Extracted records:
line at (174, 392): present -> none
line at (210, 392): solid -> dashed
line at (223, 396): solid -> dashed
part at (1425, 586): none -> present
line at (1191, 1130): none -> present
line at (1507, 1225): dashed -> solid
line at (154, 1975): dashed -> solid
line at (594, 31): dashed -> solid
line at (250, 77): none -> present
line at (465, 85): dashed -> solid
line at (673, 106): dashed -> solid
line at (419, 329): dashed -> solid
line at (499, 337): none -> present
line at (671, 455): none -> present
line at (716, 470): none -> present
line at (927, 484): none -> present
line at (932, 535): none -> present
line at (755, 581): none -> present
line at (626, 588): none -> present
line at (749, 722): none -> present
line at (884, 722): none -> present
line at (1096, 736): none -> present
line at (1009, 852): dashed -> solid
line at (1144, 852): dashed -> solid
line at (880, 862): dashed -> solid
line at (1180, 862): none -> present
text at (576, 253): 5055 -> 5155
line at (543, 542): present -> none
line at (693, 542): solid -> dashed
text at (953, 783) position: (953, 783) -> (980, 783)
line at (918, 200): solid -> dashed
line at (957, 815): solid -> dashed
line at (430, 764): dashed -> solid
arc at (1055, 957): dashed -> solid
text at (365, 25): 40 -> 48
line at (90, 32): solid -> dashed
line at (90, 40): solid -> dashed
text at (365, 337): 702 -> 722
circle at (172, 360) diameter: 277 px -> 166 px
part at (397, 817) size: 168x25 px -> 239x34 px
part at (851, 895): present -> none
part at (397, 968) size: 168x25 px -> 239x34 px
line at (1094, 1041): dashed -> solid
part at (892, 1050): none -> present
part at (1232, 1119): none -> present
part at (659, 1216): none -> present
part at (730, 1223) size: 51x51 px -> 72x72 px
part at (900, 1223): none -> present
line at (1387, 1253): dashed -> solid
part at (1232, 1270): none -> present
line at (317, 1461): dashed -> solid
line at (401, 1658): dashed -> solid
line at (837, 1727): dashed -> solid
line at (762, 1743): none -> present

Short task: Return every line of the records above word for word, without omitting any.

Full output:
line at (174, 392): present -> none
line at (210, 392): solid -> dashed
line at (223, 396): solid -> dashed
part at (1425, 586): none -> present
line at (1191, 1130): none -> present
line at (1507, 1225): dashed -> solid
line at (154, 1975): dashed -> solid
line at (594, 31): dashed -> solid
line at (250, 77): none -> present
line at (465, 85): dashed -> solid
line at (673, 106): dashed -> solid
line at (419, 329): dashed -> solid
line at (499, 337): none -> present
line at (671, 455): none -> present
line at (716, 470): none -> present
line at (927, 484): none -> present
line at (932, 535): none -> present
line at (755, 581): none -> present
line at (626, 588): none -> present
line at (749, 722): none -> present
line at (884, 722): none -> present
line at (1096, 736): none -> present
line at (1009, 852): dashed -> solid
line at (1144, 852): dashed -> solid
line at (880, 862): dashed -> solid
line at (1180, 862): none -> present
text at (576, 253): 5055 -> 5155
line at (543, 542): present -> none
line at (693, 542): solid -> dashed
text at (953, 783) position: (953, 783) -> (980, 783)
line at (918, 200): solid -> dashed
line at (957, 815): solid -> dashed
line at (430, 764): dashed -> solid
arc at (1055, 957): dashed -> solid
text at (365, 25): 40 -> 48
line at (90, 32): solid -> dashed
line at (90, 40): solid -> dashed
text at (365, 337): 702 -> 722
circle at (172, 360) diameter: 277 px -> 166 px
part at (397, 817) size: 168x25 px -> 239x34 px
part at (851, 895): present -> none
part at (397, 968) size: 168x25 px -> 239x34 px
line at (1094, 1041): dashed -> solid
part at (892, 1050): none -> present
part at (1232, 1119): none -> present
part at (659, 1216): none -> present
part at (730, 1223) size: 51x51 px -> 72x72 px
part at (900, 1223): none -> present
line at (1387, 1253): dashed -> solid
part at (1232, 1270): none -> present
line at (317, 1461): dashed -> solid
line at (401, 1658): dashed -> solid
line at (837, 1727): dashed -> solid
line at (762, 1743): none -> present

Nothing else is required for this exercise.